Via a TTG column that month, I detailed a world where virtual tourism had usurped physical travel. From the comfort of their sofas, virtual travellers were transported to their chosen destinations in a jiffy where they were able to immerse themselves in the local sights, sounds and smells, and explore the culture and great treasures intimately – free from the usual crowds and costs.
My vision had been prompted by a Guardian article on digital wanderlust, facilitated by video gaming technology that is already replicating the real world in the virtual one.
“As technology enables video game worlds to be ever more finely rendered on the screen, so the tug of digital wanderlust grows stronger,” it read.
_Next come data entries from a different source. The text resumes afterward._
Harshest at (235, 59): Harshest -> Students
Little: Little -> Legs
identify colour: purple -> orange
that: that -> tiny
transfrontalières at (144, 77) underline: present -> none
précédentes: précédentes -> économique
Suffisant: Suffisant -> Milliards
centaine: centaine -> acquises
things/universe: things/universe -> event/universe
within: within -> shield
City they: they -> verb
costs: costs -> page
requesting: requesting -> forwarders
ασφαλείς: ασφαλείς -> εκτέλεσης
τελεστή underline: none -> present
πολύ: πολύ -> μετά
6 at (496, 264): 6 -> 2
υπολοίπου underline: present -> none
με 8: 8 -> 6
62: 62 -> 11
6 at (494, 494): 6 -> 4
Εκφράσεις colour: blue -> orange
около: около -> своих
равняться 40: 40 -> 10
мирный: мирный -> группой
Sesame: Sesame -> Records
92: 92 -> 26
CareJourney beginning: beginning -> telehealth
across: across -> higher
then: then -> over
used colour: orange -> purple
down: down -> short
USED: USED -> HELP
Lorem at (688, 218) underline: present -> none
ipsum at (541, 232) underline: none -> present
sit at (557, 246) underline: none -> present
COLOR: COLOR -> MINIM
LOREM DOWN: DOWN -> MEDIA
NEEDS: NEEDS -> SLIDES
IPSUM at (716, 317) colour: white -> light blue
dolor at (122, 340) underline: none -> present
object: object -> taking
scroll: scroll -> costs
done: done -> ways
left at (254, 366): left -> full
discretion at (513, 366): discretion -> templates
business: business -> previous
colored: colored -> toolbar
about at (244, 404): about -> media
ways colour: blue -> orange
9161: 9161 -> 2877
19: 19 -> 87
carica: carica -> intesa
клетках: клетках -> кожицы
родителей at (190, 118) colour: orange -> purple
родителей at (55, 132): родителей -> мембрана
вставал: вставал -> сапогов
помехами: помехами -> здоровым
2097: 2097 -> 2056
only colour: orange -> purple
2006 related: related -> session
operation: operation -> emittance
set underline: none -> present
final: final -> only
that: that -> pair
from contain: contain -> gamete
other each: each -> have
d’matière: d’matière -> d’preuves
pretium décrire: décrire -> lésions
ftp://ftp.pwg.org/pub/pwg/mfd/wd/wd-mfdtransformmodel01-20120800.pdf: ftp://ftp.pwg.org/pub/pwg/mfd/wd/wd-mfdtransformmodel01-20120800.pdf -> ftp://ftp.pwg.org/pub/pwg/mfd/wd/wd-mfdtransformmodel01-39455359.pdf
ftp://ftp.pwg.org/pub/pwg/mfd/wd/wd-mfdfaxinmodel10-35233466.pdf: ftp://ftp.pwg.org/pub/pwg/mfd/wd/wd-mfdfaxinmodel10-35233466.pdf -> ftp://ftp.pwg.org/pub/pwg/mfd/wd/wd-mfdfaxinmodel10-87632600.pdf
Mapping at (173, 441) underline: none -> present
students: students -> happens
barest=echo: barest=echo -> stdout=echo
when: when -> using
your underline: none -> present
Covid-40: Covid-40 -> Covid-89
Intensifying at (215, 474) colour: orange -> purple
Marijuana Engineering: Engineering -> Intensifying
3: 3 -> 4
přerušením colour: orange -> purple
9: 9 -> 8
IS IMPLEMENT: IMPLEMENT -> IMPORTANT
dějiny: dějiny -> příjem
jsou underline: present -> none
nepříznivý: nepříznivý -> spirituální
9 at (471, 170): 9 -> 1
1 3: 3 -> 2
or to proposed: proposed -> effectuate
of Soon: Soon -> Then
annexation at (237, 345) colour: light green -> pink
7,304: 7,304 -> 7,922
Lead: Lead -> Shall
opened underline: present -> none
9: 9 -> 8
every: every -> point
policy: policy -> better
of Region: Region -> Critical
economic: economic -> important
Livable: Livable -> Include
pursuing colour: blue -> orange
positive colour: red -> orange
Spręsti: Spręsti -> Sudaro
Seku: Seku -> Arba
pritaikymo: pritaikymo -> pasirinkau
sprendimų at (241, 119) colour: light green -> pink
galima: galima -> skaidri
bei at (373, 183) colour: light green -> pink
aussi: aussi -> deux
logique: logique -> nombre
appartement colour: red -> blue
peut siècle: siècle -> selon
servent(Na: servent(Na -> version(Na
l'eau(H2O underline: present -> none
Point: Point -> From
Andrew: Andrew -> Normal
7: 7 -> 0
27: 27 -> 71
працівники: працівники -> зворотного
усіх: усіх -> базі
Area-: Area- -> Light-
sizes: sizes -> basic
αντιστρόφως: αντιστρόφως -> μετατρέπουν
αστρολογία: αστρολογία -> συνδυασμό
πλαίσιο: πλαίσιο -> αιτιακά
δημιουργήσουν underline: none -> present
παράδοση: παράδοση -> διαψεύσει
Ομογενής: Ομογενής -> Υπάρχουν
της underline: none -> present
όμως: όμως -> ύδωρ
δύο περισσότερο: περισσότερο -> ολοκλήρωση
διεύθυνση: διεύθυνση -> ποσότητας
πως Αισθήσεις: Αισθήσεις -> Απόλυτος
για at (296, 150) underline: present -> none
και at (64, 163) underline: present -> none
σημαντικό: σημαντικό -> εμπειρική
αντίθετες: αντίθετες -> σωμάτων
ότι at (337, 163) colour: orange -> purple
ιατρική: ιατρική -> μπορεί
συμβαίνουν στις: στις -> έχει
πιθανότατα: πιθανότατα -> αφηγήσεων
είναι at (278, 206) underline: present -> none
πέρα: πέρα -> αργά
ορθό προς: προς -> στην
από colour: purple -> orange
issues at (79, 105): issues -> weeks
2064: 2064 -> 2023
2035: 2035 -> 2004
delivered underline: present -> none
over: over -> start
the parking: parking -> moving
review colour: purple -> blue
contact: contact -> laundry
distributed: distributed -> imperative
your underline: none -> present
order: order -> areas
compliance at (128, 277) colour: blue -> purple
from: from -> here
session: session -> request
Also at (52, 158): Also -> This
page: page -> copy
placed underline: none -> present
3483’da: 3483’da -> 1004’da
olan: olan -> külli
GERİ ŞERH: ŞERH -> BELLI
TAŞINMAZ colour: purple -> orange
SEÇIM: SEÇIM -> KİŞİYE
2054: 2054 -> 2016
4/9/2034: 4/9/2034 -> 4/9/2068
“No need to gamble your wages on a plane ticket to a destination whose wonders might be fully exhausted three days into a fortnight’s trip. For a fraction of the cost, a video game will transport you to (insert destination) from the comfort of the couch.”
Hopping back to the present and flicking through TTG, 13 May, I come to “a new take on training” in which Abigail Healy introduces me to virtual fams. By using “360-degree virtual tours, video, images and gamification”, Spinning Globe is creating VFams, allowing agents to “follow the trip starting at the airport and take in accommodation, activities and attractions” along the way.